Cancer research and treatment : official journal of Korean Cancer Association 2017 02 22() doi 10.4143/crt.2016.517
This study was conducted to explore the process and operation of a cancer multidisciplinary team (MDT) after the reimbursement decision in Korea, and to identify ways to overcome the major barriers to effective and sustainable MDTs.
Materials and Methods
Approximately 1000 cancer specialists, including medical oncologists, surgical oncologists, radiation oncologists, pathologists, and radiologists in general hospitals in Korea were invited to complete the survey. The questionnaire covered the following topics: organizational structure of MDTs, candidates for consulting, the clinical decision-making initiative, and responsibility for dealing with legal disputes.

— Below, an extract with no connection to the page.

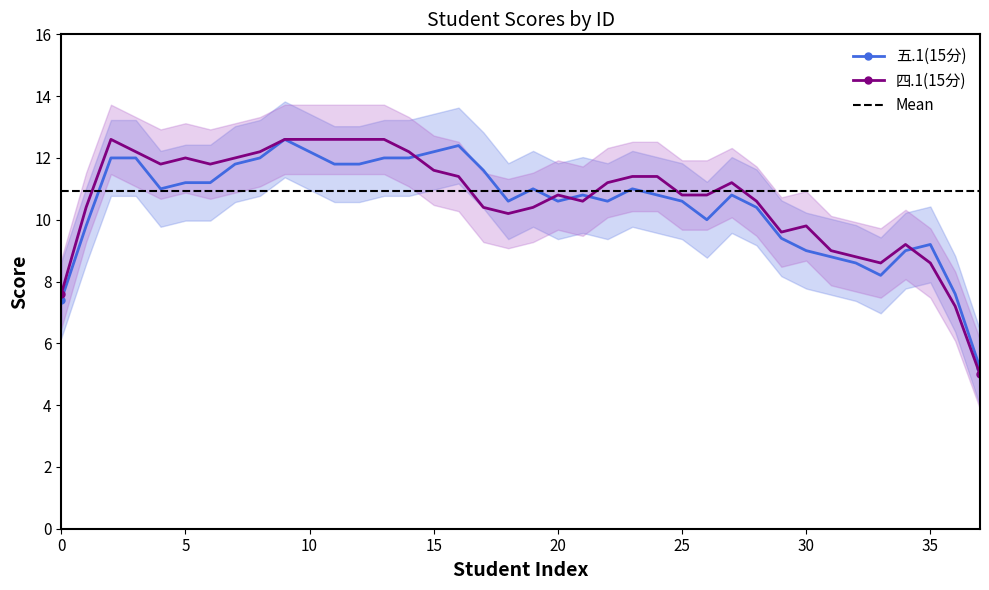

What is the maximum value for 五.1(15分)?

12.6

We collected a total of 179 responses (18%) from physicians at institutions where an MDT approach was active. A surgical oncologist (91%), internist (90%), radiologist (89%), radiation oncologist (86%), pathologist (71%), and trainees (20%) regularly participated in MDT operations. Approximately 55% of respondents stated that MDTs met regularly. In cases of a split opinion, the physician in charge (69%) or chairperson (17%) made the final decision, and most (86%) stated they followed the final decision. About 15% and 32% of respondents were "very satisfied" and "satisfied", respectively, with the current MDT’s operations. Among 38 institutional representatives, 34% responded that the MDT operation became more active and 18% stated an MDT was newly implemented after the reimbursement decision.
The reimbursement decision invigorated MDT operations in almost half of eligible hospitals. Dissatisfaction regarding current MDTs was over 50%, and the high discordance rates regarding risk sharing suggest that it is necessary to revise the current system of MDTs.